Abstract: We often conceive of the progress of a system as its decreasing distance to some goal state. When climbing a mountain, you are making progress in virtue of decreasing your distance to the summit. Call this the teleological conception of progress. Some philosophers view the moral progress of societies analogously. Our moral norms, beliefs, and institutions are making progress in virtue of coming ever closer to the ideal norms, beliefs, and institutions. Pragmatists instead see moral progress in terms of problem-solving. Changes to our norms, beliefs, and institutions count as progressive not in virtue of decreasing distance to their ideal counterparts, but because they help resolve problems, crises, and conflicts which beset us in the present.
Contemporary progress-pragmatists (Roth, Kitcher, Jaeggi), harkening back to Dewey, argue for their conception of moral progress via the rejection of the teleological conception. But it is not clear if this inference is valid, because the teleological and pragmatic conceptions of progress are not exhaustive alternatives. In this talk I will clarify the relationship between the teleological and pragmatic conceptions of progress and thereby establish the argumentative burden of the pragmatist.
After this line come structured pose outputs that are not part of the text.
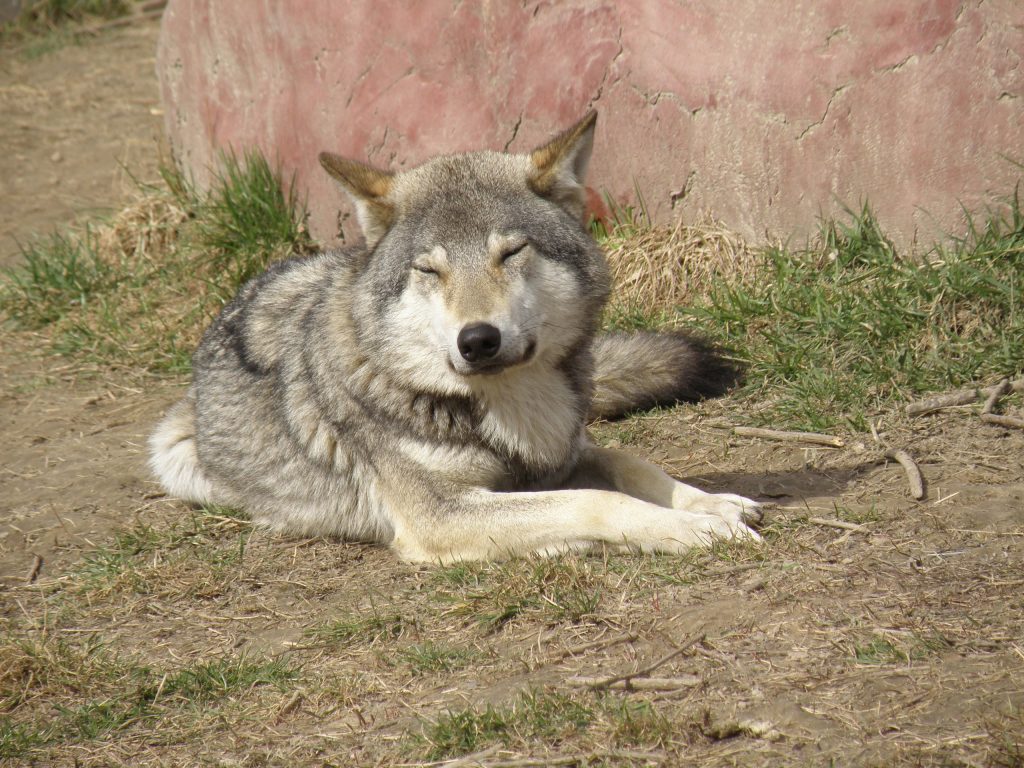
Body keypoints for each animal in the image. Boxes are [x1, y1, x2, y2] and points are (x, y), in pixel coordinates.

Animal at [149, 111, 761, 561]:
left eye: (511, 252)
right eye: (429, 269)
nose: (478, 340)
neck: (510, 411)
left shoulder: (569, 452)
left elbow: (634, 467)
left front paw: (714, 505)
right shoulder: (442, 515)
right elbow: (595, 502)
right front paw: (693, 529)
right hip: (176, 458)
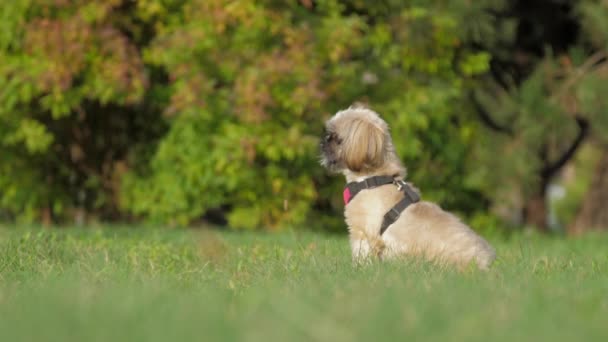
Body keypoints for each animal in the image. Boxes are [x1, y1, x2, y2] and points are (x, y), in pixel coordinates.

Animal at [320, 105, 496, 272]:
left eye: (336, 138)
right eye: (329, 136)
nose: (323, 141)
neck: (372, 178)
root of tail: (485, 265)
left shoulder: (363, 233)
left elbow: (361, 256)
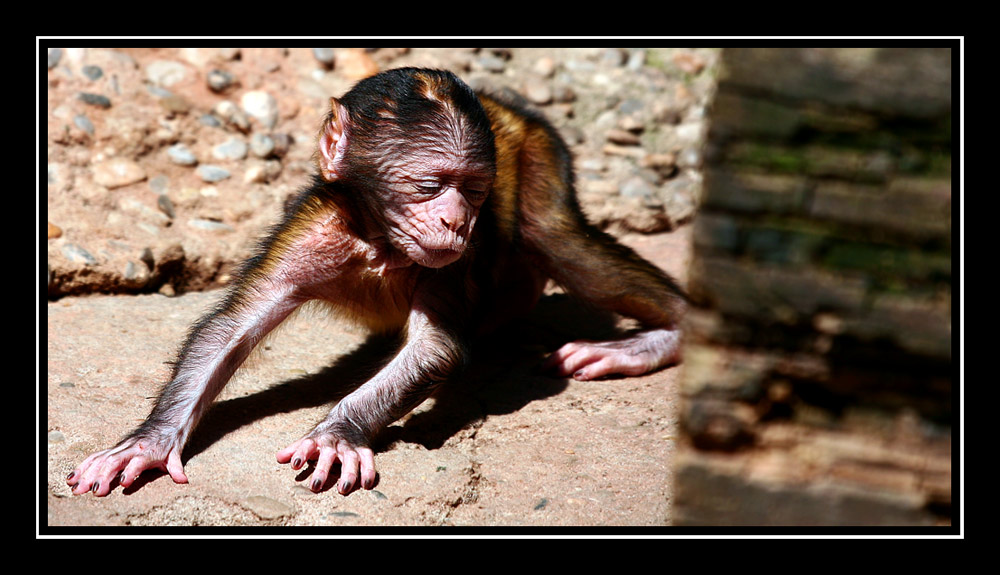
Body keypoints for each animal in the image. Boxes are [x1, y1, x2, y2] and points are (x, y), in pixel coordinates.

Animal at [66, 67, 684, 498]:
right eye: (430, 186)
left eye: (474, 190)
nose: (458, 221)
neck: (379, 241)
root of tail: (506, 105)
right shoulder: (315, 224)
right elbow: (232, 327)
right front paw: (148, 442)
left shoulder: (453, 258)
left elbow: (435, 346)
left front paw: (339, 432)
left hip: (538, 149)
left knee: (557, 239)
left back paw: (668, 334)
First, I will distinguish three ways in which progress can fail to be teleological: (i) there is no intrinsic maximum in the dimension of progress, (ii) there is a plurality of dimensions of progress, and (iii) dimensions of progress are context dependent. Only (iii) would establish pragmatism. Second, I will argue that moral progress plausibly fails to be teleological because of (i) and (ii), but that there are no prima facie good arguments for (iii). Finally, I will argue that accepting (iii) in the case of moral progress threatens to undermine the rationality of making moral progress.